The SI unit of electric potential is
A. \[V{m^{ - 1}}\]
B. C
C. \[N{C^{ - 1}}\]
D. V

Answer 1

Hint: In this question, we will first see the definition of electrical potential. The electrical potential is defined from electrical potential energy. After writing the expression for these terms, we will find the SI unit using these expressions.

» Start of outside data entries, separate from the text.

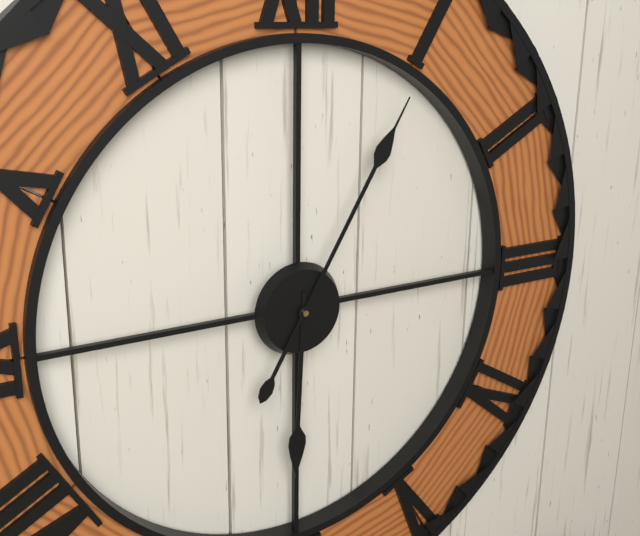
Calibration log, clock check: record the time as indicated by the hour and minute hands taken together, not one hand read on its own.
6:05
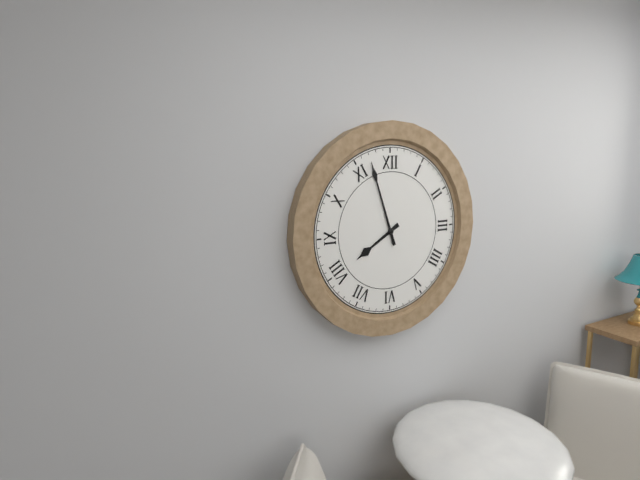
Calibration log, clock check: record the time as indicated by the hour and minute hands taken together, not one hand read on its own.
7:57
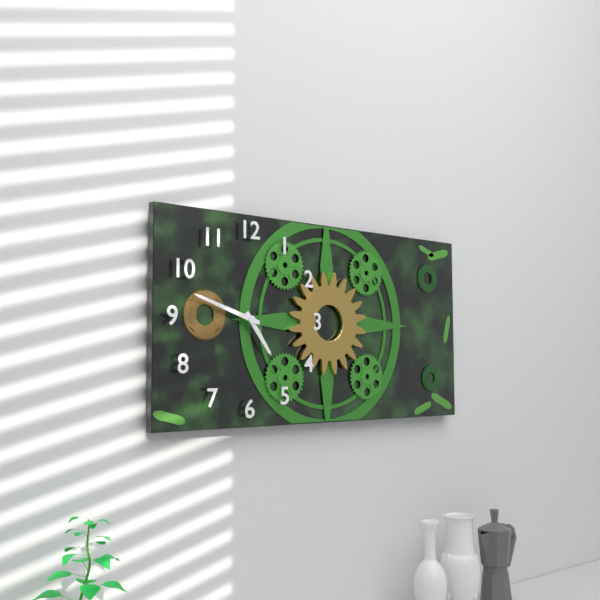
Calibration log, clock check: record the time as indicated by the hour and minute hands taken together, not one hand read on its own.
4:48
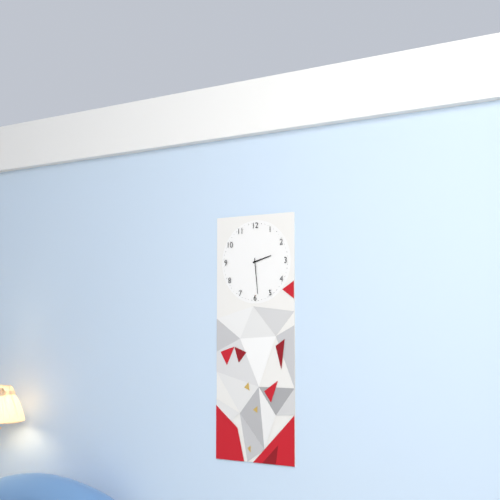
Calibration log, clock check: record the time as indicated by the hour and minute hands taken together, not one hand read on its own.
2:29
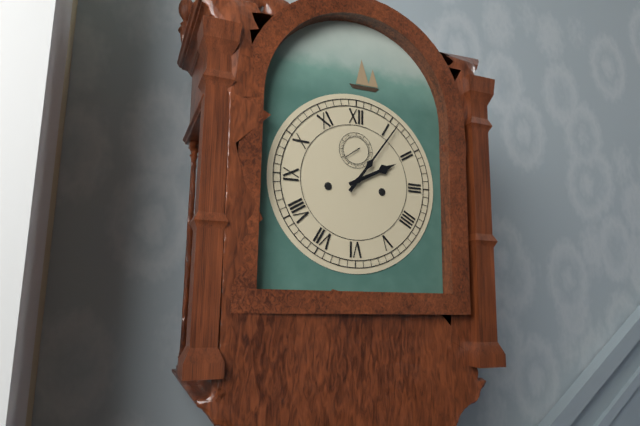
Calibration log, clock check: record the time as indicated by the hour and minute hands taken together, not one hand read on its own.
2:06
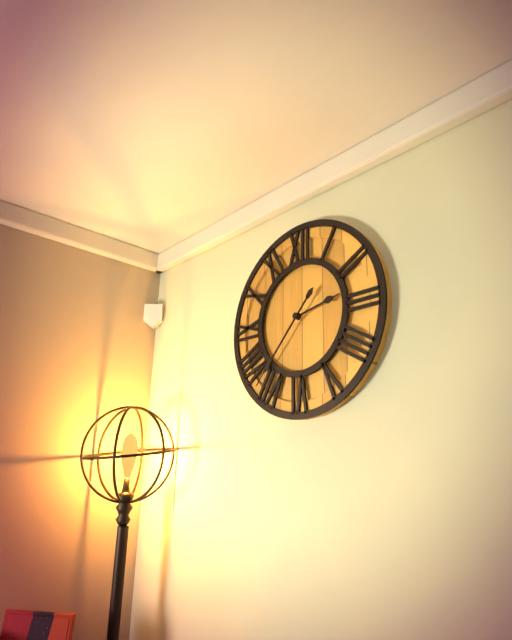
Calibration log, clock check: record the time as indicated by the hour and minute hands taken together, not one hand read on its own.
2:37
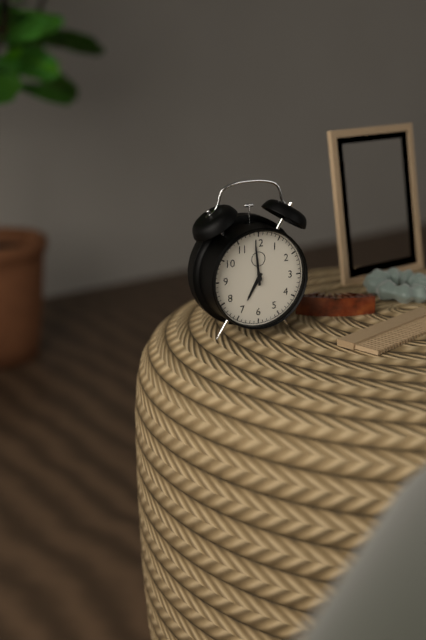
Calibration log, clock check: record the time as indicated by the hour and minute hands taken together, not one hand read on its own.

Complete Step-by-Step solution:
Imagine a charge ‘q’ fixed at the origin of a coordinate system. We make another charge ${q_0}$, which we call ‘test charge’ and move it from ${{\text{r}}_a}{\text{ to }}{{\text{r}}_b}$ under the influence of the force due to q. The change in potential energy $\vartriangle U$ of this two- charge system is given as:
$\vartriangle U = \dfrac{1}{{4\pi { \in _0}}}{q_0}q\left( {\dfrac{1}{{{r_b}}} - \dfrac{1}{{{r_a}}}} \right)$----------- (1)
Electric potential difference($\vartriangle V$)
It is defined as the electrical potential energy difference per unit test charge.
$\vartriangle V = \dfrac{{\vartriangle U}}{{{q_0}}}$
${V_b} - {V_a} = \dfrac{{{U_b} - {U_a}}}{{{q_0}}}$
Taking ${U_a}$ = 0 for infinite initial separation.
The electrical potential at a point is written as:
$V = \dfrac{U}{{{q_0}}} = \dfrac{1}{{4\pi { \in _0}}}q\left( {\dfrac{1}{{{r_b}}}} \right)$ . --------(2)
The SI unit of potential that follows from equation 2 is the joule per coulomb. This combination is given the name of volt(V).
 1Volt = 1 joule /coulomb.
So, option D is correct.

Note- You should remember the formula for finding electrical potential at a point. A potential of zero at a point does not necessarily mean that the electric force is zero at that point. If the electrical potential is zero at a point, no net work is done by the electric force as the test charge moves from infinity to that point.